WASHINGTON, D.C. (May 23, 2019)– The U.S. Department of the Treasury’s CDFI Fund announced the Calendar Year 2018 New Markets Tax Credit (NMTC) allocation awards today. The CDFI Fund awarded $3.5 billion to 73 Community Development Entities (CDEs) from 35 states, Puerto Rico, and the District of Columbia.
“The federal New Markets Tax Credit is a unique and flexible community development tool with a successful track record, attracting investment capital and boosting economic activity in low-income areas,” said Bob Rapoza, spokesman for the NMTC Coalition. “In fact, the NMTC has leveraged an unprecedented level of investment to low-income communities—generating over $90 billion in total capital investment through public-private partnerships that created more than one million jobs.”
The CDFI Fund indicated 214 CDEs applied for allocations for a total demand of nearly $14.8 billion in credits. With 73 successful applications (34 percent) receiving $3.5 billion, meaning the availability of credits only meets a fraction of the demand.

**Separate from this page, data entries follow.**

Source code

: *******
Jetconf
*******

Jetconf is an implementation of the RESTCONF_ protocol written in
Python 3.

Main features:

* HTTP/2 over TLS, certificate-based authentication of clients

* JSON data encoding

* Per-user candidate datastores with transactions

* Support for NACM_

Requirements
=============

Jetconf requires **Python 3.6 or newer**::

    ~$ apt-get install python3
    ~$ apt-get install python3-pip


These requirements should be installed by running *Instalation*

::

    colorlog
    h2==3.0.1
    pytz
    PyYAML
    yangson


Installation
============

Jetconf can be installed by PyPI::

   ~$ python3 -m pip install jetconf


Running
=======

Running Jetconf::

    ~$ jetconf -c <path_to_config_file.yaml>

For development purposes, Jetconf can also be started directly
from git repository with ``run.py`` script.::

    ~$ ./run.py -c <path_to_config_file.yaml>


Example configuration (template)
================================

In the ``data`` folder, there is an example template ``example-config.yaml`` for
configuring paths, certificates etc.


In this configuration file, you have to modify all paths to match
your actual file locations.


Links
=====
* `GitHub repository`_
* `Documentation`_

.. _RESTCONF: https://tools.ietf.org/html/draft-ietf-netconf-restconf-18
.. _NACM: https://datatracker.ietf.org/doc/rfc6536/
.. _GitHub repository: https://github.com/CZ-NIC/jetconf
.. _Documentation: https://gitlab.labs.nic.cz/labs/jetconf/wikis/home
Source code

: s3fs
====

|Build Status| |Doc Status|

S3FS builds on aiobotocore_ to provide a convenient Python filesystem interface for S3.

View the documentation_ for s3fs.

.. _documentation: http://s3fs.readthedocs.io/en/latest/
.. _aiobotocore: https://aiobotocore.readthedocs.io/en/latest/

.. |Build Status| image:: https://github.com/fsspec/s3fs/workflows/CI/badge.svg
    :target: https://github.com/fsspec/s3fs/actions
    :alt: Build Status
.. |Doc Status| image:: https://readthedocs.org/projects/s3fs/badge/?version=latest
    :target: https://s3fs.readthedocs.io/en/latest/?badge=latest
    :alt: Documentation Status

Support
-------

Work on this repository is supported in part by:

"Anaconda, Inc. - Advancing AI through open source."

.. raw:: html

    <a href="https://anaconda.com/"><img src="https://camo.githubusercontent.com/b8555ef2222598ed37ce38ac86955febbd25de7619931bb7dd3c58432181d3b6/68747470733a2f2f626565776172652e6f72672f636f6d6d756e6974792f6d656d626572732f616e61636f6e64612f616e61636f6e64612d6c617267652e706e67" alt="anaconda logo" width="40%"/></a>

Established in 2000 in the Community Renewal Tax Relief Act (P.L.106-554), the New Markets Tax Credit is a bipartisan effort to stimulate investment and economic growth in low-income urban neighborhoods and rural communities. The NMTC provides a shallow federal tax credit of 39 percent, taken over seven years, for investments in census tracts where the individual poverty rate is at least 20 percent or where median family income does not exceed 80 percent of the area median. However, 75 percent of NMTC activity is in the poorest rural and urban communities in America, characterized by poverty of at least 30 percent and unemployment rates 1.5 times that the national average . Moreover, a recent independent report commissioned by the CDFI Fund to evaluate the operation and outcomes of the NMTC program found that CDEs are meeting and generally exceeding NMTC Program requirements.
To date, the NMTC financed about 6,000 projects, including more than 2,000 community services and facilities, such as hospitals, schools, daycare centers and non-profit service providers – all in areas that weren’t able to provide access to residents before NMTC was invested. As a result, the 17 million patients have been treated in NMTC-financed healthcare projects, and nearly 250,000 students and children attend NMTC-financed schools or receive care in early childhood learning centers.
The NMTC was most recently provided a five-year authorization in The PATH Act. (P.L. 114-113) in December 2015. There is currently legislation in Congress aimed at making the NMTC permanent, The NMTC Extension Act of 2019, H.R. 1680 in the House and S. 750 in the Senate. There are presently 20 Senators signed on in support of S. 750, which was introduced by Senators Roy Blunt (R-MO) and Ben Cardin (D-MD). H.R. 1680 has 75 cosponsors, led by Reps. Terri Sewell (D-AL) and Tom Reed (R-NY).
“The NMTC is a great deal for the federal government, leveraging eight dollars in other investments in communities for every dollar in credits. But, most importantly, the NMTC is a critical tool for our country’s small, overlooked rural towns and blighted urban neighborhoods that have been left outside of the economic mainstream for far too long. One-fifth of the 2018 awards will be made in rural communities, with $682 million in NMTC investments going to revitalize non-metropolitan counties,” said Rapoza.